Segment end coordinates (end5s, end3s) and relationship codes for mutated positions.

Return type:

tuple[tuple[list[int], list[int]], dict[int, int]]

seismicrna.relate.py.relate.merge_mates(end5sf: list[int], end3sf: list[int], relsf: dict[int, int], end5sr: list[int], end3sr: list[int], relsr: dict[int, int], overhangs: bool)

Merge segment coordinates and relationships from a paired-end read.

Optionally trims overhanging ends so that the forward mate does not extend past the reverse mate and vice versa.

Parameters:
  • end5sf (list[int]) – 5’ segment ends for the forward mate.

  • end3sf (list[int]) – 3’ segment ends for the forward mate.

  • relsf (dict[int, int]) – Relationship codes for the forward mate.

  • end5sr (list[int]) – 5’ segment ends for the reverse mate.

  • end3sr (list[int]) – 3’ segment ends for the reverse mate.

  • relsr (dict[int, int]) – Relationship codes for the reverse mate.

  • overhangs (bool) – Whether to allow one mate to overhang the other.
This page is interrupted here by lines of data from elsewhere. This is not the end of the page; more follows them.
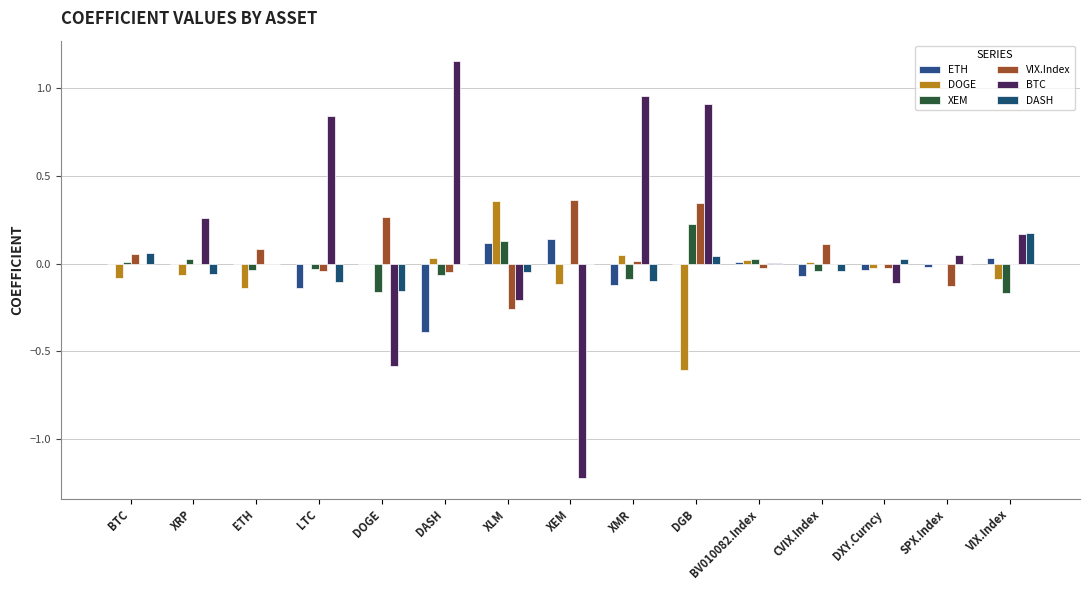

Reading left to right, list all the values displayed in this chart.

ETH: BTC=0.0	XRP=0.0	ETH=0.0	LTC=-0.1	DOGE=0.0	DASH=-0.4	XLM=0.1	XEM=0.1	XMR=-0.1	DGB=0.0	BV010082.Index=0.0	CVIX.Index=-0.1	DXY.Curncy=-0.0	SPX.Index=-0.0	VIX.Index=0.0
DOGE: BTC=-0.1	XRP=-0.1	ETH=-0.1	LTC=0.0	DOGE=0.0	DASH=0.0	XLM=0.4	XEM=-0.1	XMR=0.0	DGB=-0.6	BV010082.Index=0.0	CVIX.Index=0.0	DXY.Curncy=-0.0	SPX.Index=0.0	VIX.Index=-0.1
XEM: BTC=0.0	XRP=0.0	ETH=-0.0	LTC=-0.0	DOGE=-0.2	DASH=-0.1	XLM=0.1	XEM=0.0	XMR=-0.1	DGB=0.2	BV010082.Index=0.0	CVIX.Index=-0.0	DXY.Curncy=-0.0	SPX.Index=0.0	VIX.Index=-0.2
VIX.Index: BTC=0.1	XRP=0.0	ETH=0.1	LTC=-0.0	DOGE=0.3	DASH=-0.0	XLM=-0.3	XEM=0.4	XMR=0.0	DGB=0.3	BV010082.Index=-0.0	CVIX.Index=0.1	DXY.Curncy=-0.0	SPX.Index=-0.1	VIX.Index=0.0
BTC: BTC=0.0	XRP=0.3	ETH=0.0	LTC=0.8	DOGE=-0.6	DASH=1.2	XLM=-0.2	XEM=-1.2	XMR=1.0	DGB=0.9	BV010082.Index=0.0	CVIX.Index=0.0	DXY.Curncy=-0.1	SPX.Index=0.0	VIX.Index=0.2
DASH: BTC=0.1	XRP=-0.1	ETH=0.0	LTC=-0.1	DOGE=-0.2	DASH=0.0	XLM=-0.0	XEM=-0.0	XMR=-0.1	DGB=0.0	BV010082.Index=0.0	CVIX.Index=-0.0	DXY.Curncy=0.0	SPX.Index=0.0	VIX.Index=0.2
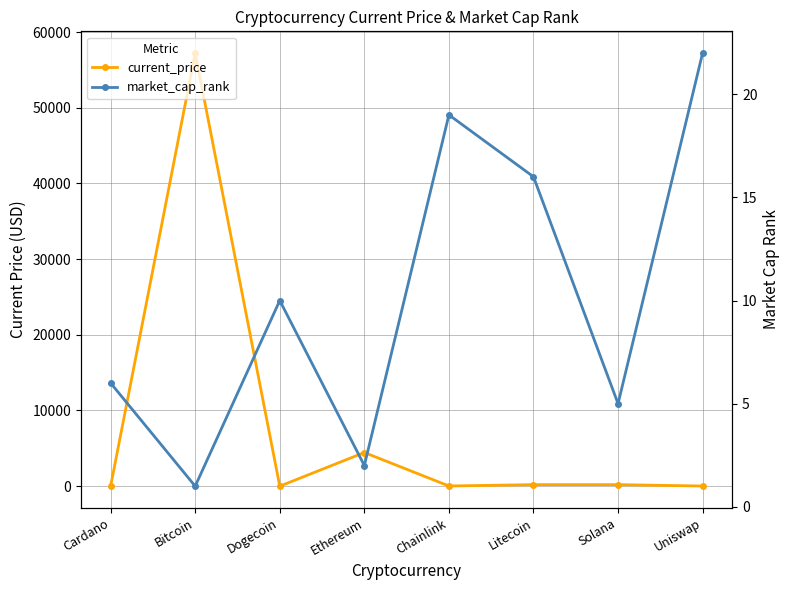

What is the difference between the market_cap_rank values at Bitcoin and Uniswap?

21.0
If False, overhanging regions are trimmed before merging.

Returns:

Combined (end5s, end3s) for all segments and the merged relationship codes for mutated positions.

Return type:

tuple[tuple[list[int], list[int]], dict[int, int]]

seismicrna.relate.py.relate.trim_segs_end(seg5s: list[int], seg3s: list[int], max_end: int) tuple[list[int], list[int]]

For each segment (start, end), the segment’s end is replaced by min(start, max_end).

seismicrna.relate.py.relate.trim_segs_start(seg5s: list[int], seg3s: list[int], min_start: int) tuple[list[int], list[int]]

For each segment (start, end), the segment’s start is replaced by max(start, min_start).